Exactly as they appear, output all of the records. Skip any images.

DATASET CONTENT ::
===============
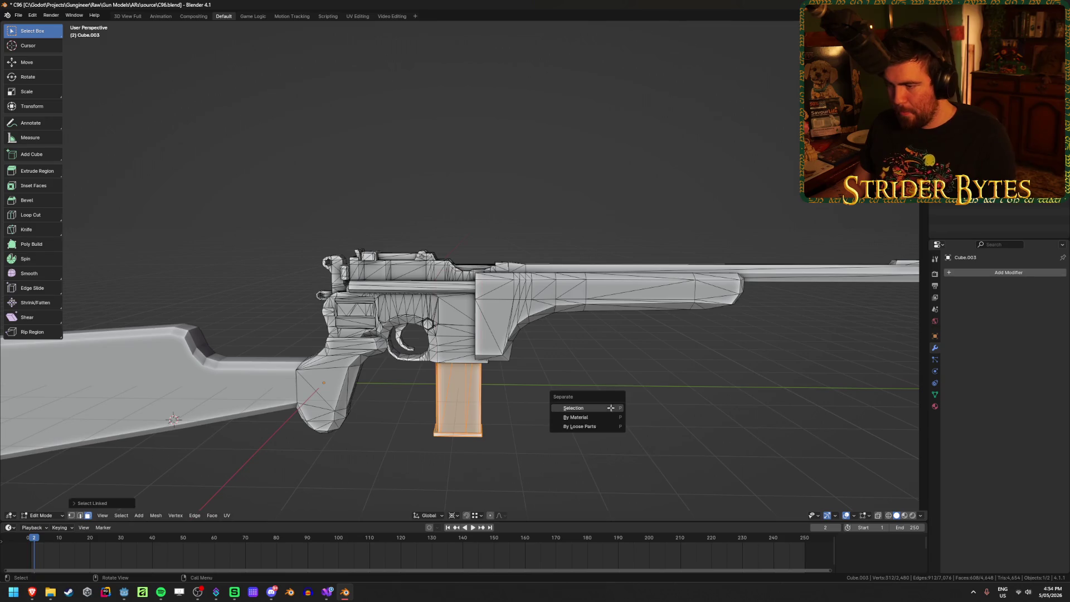
{"action": "left_click", "coordinate": [611, 408]}
{"action": "key", "text": "Tab"}
Move the separated magazine along Z to sit beneath the frame, then reselect it
{"action": "left_click", "coordinate": [459, 402]}
{"action": "key", "text": "g"}
{"action": "key", "text": "z"}
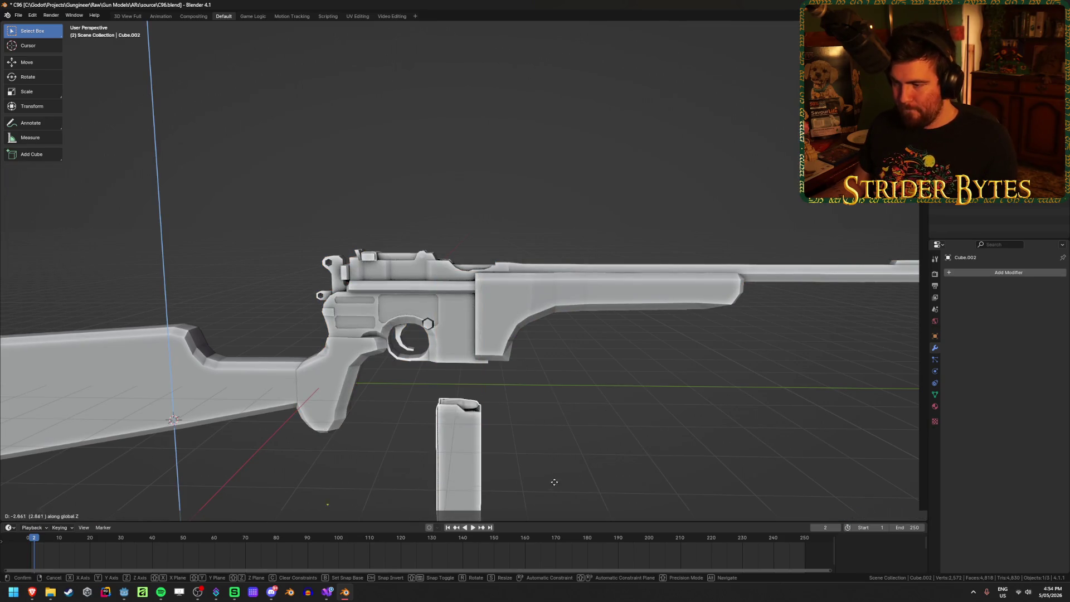
{"action": "left_click", "coordinate": [554, 435]}
{"action": "left_click", "coordinate": [497, 337]}
{"action": "scroll", "coordinate": [524, 394], "scroll_direction": "up", "scroll_amount": 3}
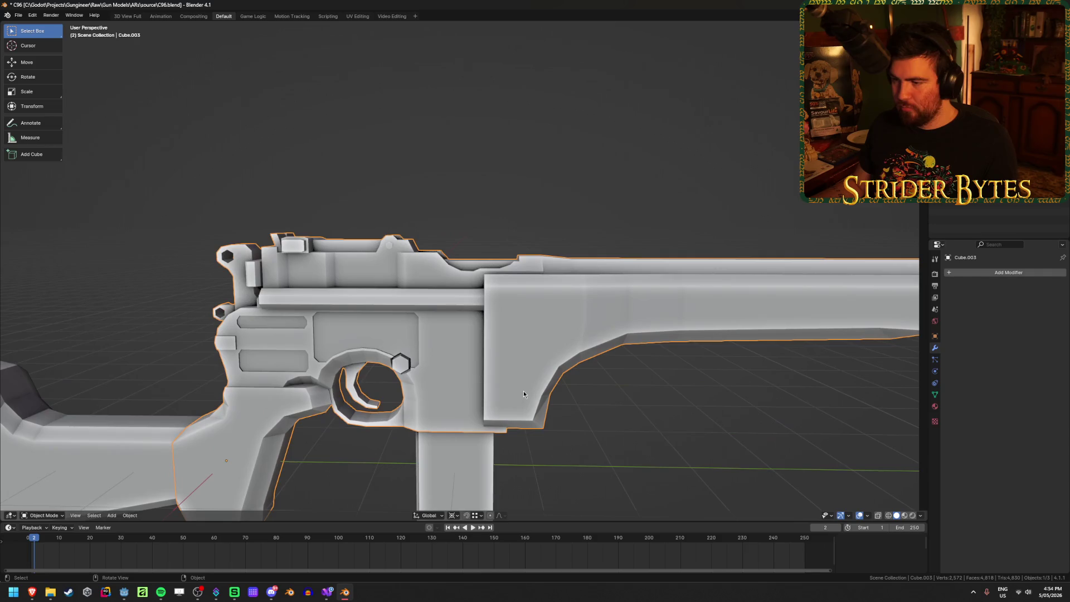
{"action": "scroll", "coordinate": [524, 393], "scroll_direction": "down", "scroll_amount": 3}
{"action": "left_click", "coordinate": [480, 417]}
===============
WRITTEN ANSWER ::
{"action": "left_click", "coordinate": [611, 408]}
{"action": "key", "text": "Tab"}
Move the separated magazine along Z to sit beneath the frame, then reselect it
{"action": "left_click", "coordinate": [459, 402]}
{"action": "key", "text": "g"}
{"action": "key", "text": "z"}
{"action": "left_click", "coordinate": [554, 435]}
{"action": "left_click", "coordinate": [497, 337]}
{"action": "scroll", "coordinate": [524, 394], "scroll_direction": "up", "scroll_amount": 3}
{"action": "scroll", "coordinate": [524, 393], "scroll_direction": "down", "scroll_amount": 3}
{"action": "left_click", "coordinate": [480, 417]}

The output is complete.